◆ REQUIRED WORK
From the entries below, extract every line that includes the word "pixels".

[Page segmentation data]
[Start of section]

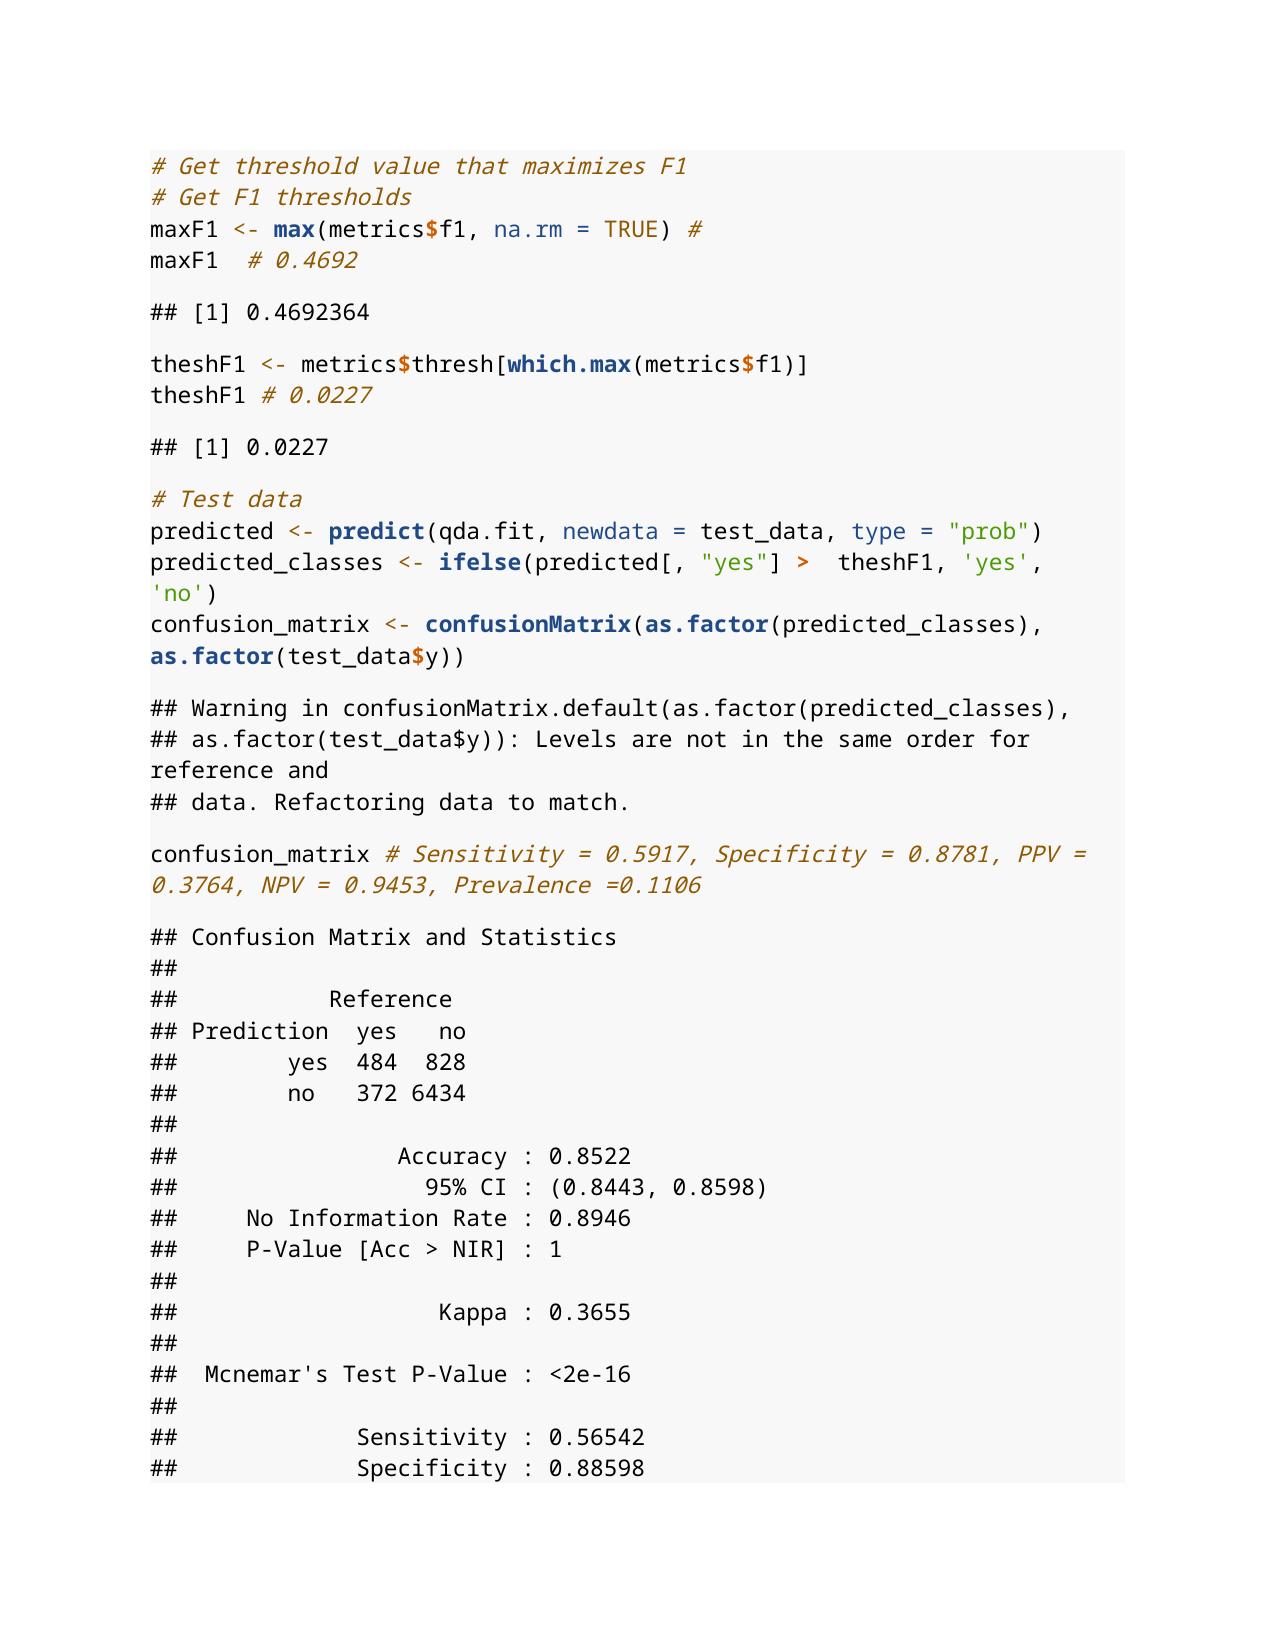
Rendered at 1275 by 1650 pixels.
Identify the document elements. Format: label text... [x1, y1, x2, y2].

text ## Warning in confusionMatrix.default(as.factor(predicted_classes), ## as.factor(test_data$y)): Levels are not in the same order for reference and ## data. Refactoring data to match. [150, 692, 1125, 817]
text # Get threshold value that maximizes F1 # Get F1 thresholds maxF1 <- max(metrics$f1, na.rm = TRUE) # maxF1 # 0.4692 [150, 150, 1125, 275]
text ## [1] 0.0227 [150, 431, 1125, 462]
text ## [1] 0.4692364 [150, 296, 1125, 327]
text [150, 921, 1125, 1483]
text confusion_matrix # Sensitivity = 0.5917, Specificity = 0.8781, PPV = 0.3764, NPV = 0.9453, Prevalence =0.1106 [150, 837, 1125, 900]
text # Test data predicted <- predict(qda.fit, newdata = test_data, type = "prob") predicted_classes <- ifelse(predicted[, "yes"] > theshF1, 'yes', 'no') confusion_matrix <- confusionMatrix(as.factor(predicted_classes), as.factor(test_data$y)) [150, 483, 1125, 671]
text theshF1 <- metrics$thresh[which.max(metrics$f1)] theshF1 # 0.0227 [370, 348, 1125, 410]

[End of section]
[Start of section]

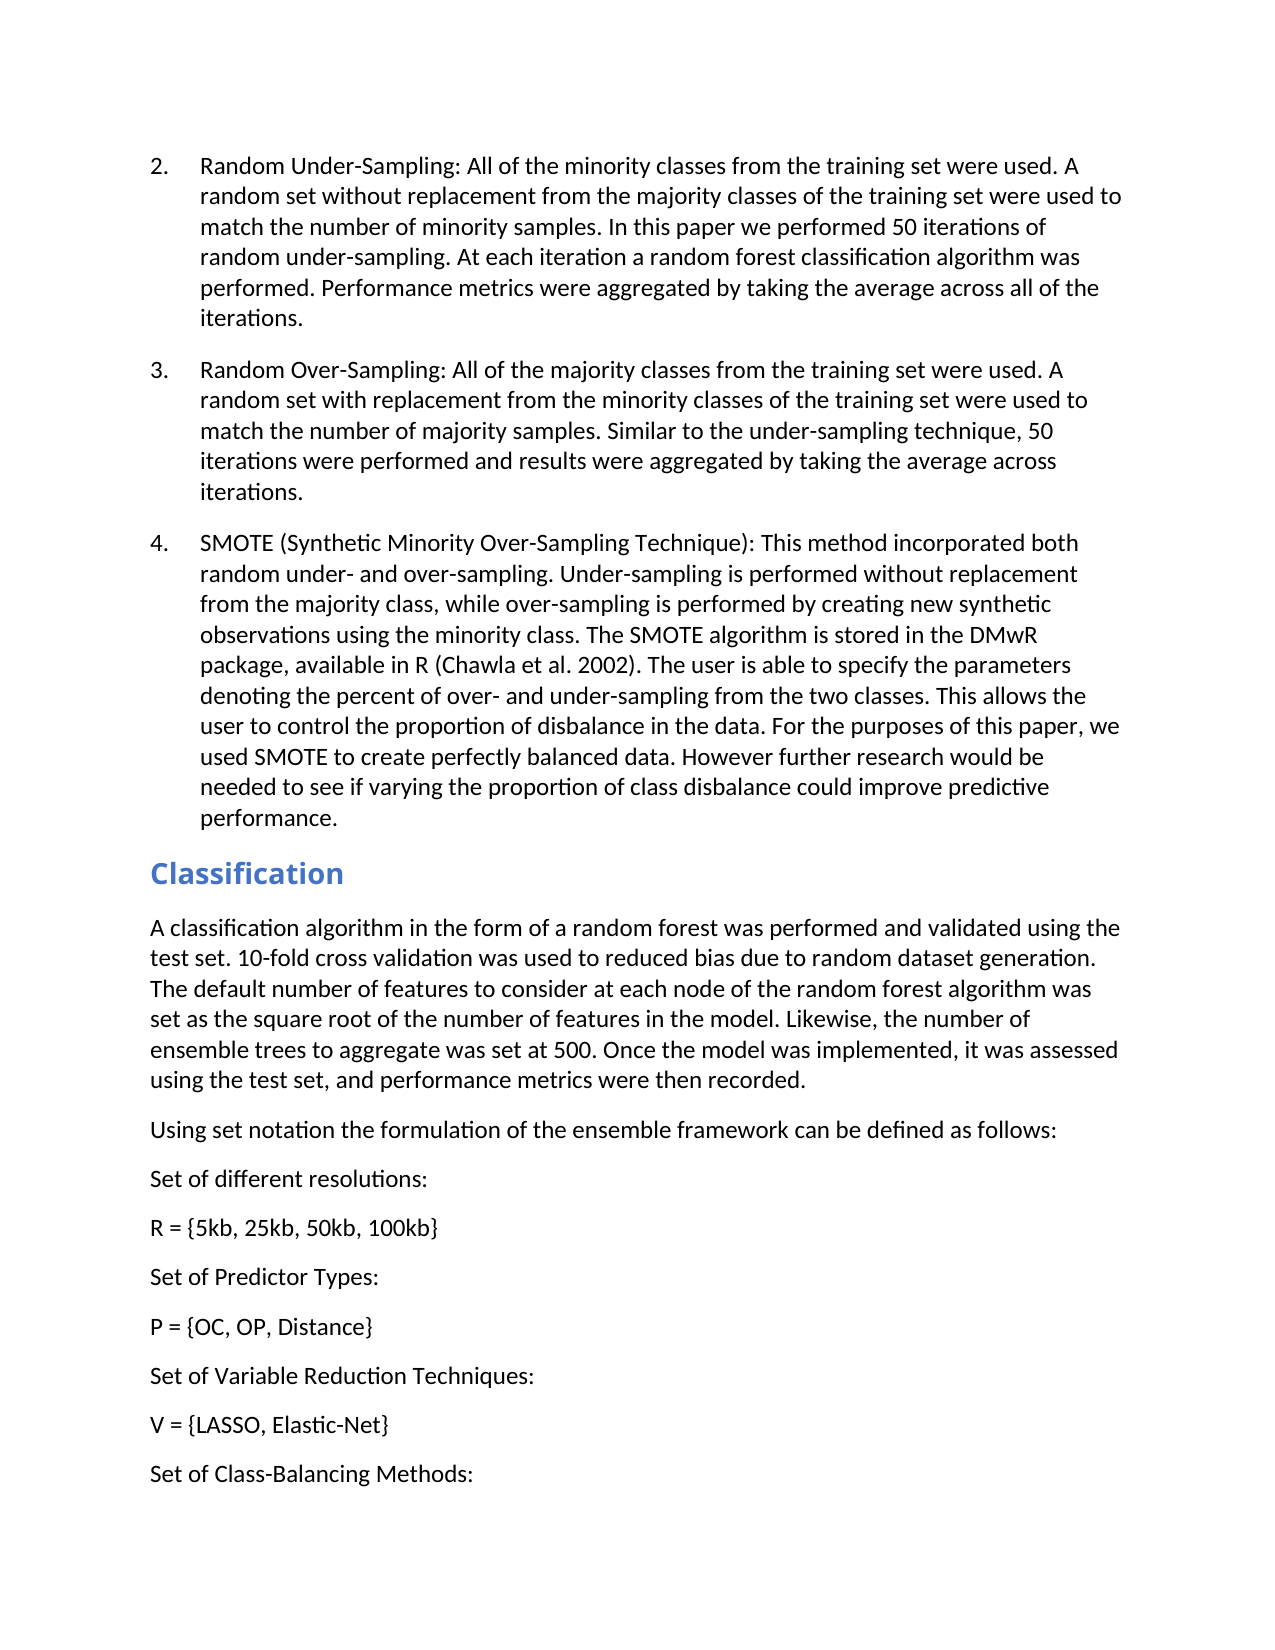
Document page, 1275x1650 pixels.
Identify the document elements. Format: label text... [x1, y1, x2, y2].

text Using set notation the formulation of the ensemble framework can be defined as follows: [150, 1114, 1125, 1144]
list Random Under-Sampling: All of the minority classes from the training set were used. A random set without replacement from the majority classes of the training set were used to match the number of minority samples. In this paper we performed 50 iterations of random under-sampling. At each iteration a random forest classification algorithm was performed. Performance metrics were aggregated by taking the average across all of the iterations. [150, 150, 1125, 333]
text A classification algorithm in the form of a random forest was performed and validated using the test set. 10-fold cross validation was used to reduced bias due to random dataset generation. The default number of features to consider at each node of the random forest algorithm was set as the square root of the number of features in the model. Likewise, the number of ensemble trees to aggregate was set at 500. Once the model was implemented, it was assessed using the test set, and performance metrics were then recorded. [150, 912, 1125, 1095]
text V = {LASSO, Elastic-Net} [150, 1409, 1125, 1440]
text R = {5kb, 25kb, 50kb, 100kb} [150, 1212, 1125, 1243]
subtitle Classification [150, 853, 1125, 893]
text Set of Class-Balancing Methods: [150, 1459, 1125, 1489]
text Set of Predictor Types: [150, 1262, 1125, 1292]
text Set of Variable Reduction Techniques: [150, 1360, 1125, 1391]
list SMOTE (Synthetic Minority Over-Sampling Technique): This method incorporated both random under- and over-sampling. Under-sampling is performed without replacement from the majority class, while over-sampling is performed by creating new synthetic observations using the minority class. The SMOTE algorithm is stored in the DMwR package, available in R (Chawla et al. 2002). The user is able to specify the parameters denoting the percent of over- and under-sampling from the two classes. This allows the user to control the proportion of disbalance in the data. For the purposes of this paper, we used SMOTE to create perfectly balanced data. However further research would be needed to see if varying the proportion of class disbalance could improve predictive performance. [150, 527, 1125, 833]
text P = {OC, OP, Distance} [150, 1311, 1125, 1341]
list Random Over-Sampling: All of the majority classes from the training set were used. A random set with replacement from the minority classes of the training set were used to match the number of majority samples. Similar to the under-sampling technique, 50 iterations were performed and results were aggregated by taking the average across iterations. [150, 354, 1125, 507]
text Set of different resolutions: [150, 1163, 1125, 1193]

[End of section]
[Start of section]

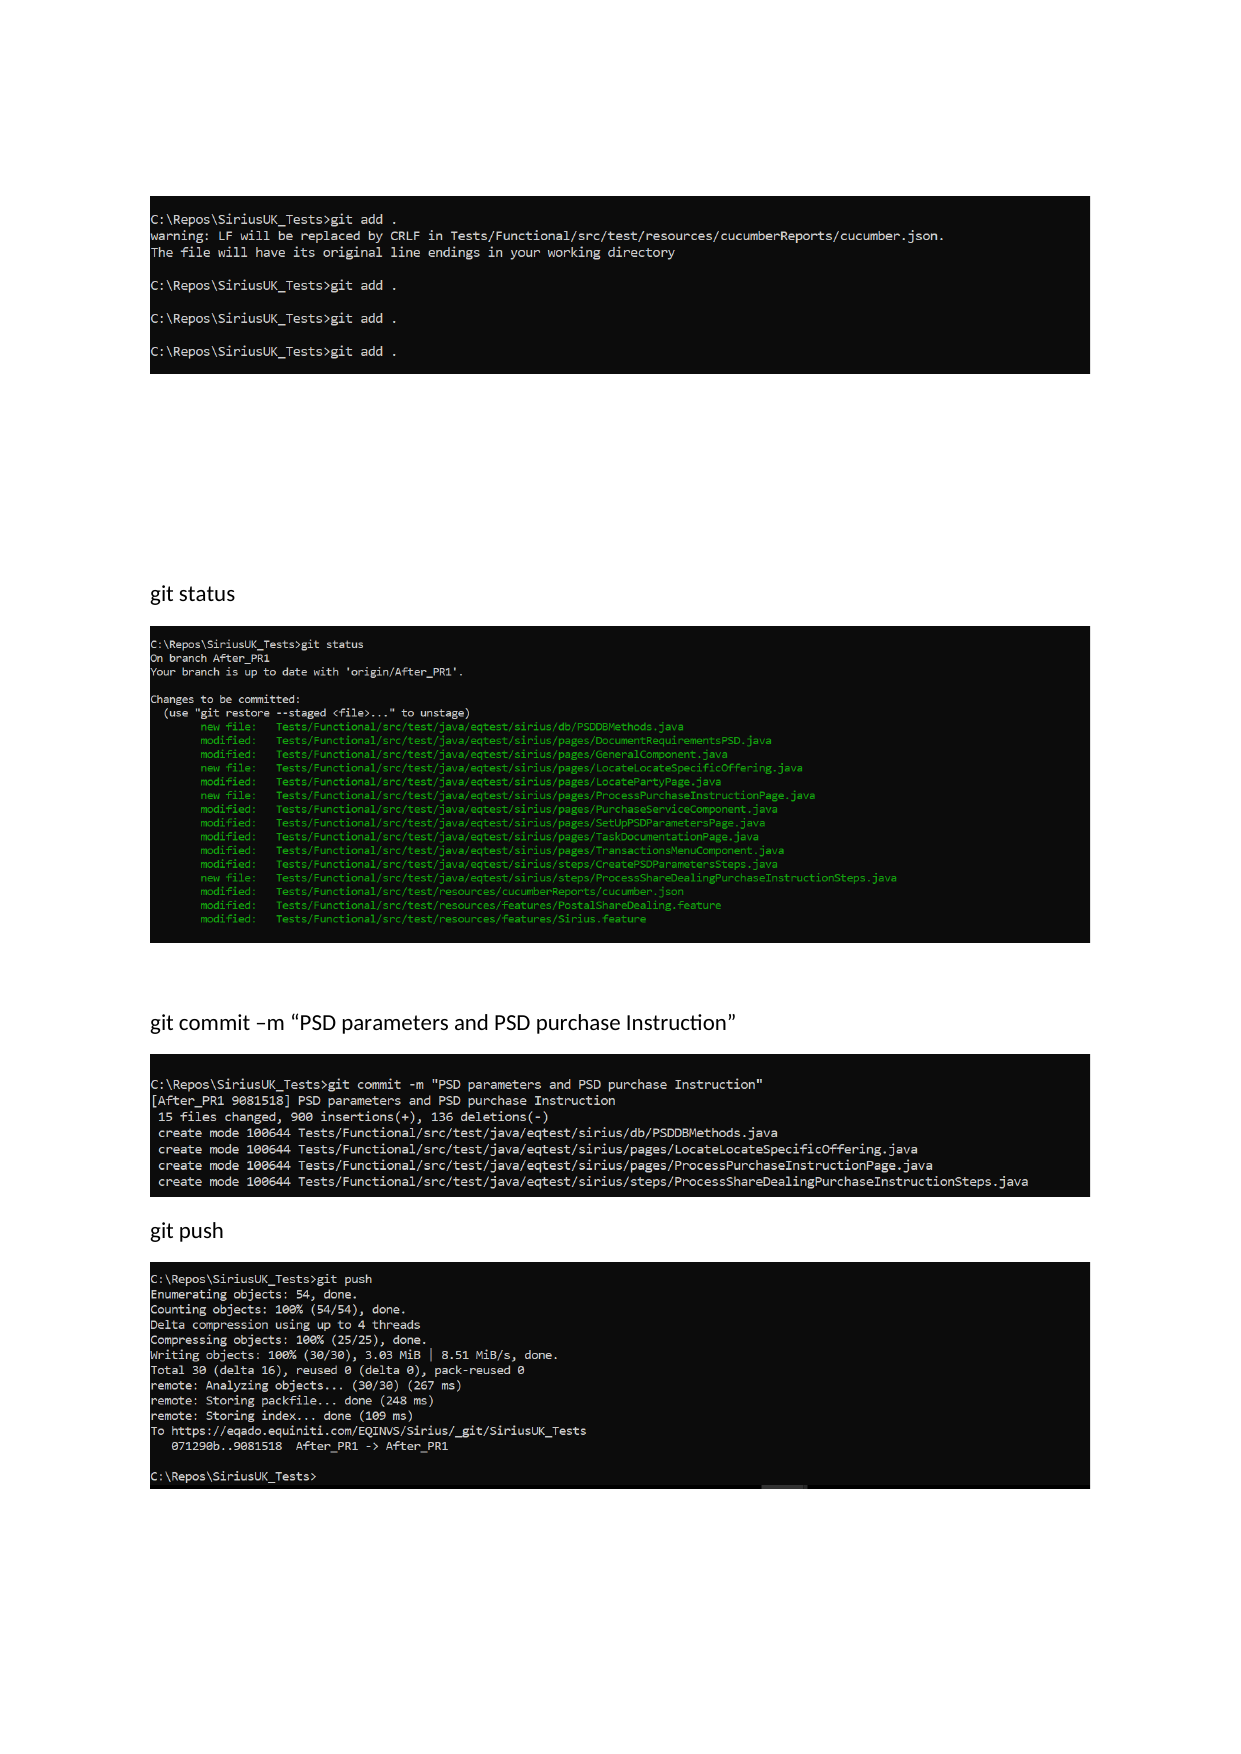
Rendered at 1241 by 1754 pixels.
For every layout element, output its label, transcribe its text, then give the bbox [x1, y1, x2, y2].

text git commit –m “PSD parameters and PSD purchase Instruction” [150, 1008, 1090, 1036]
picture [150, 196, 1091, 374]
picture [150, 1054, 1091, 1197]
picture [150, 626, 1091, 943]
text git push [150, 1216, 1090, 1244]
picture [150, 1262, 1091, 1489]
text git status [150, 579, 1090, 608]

[End of section]

◆ EXERCISE RESULT
Rendered at 1275 by 1650 pixels.
Document page, 1275x1650 pixels.
Rendered at 1241 by 1754 pixels.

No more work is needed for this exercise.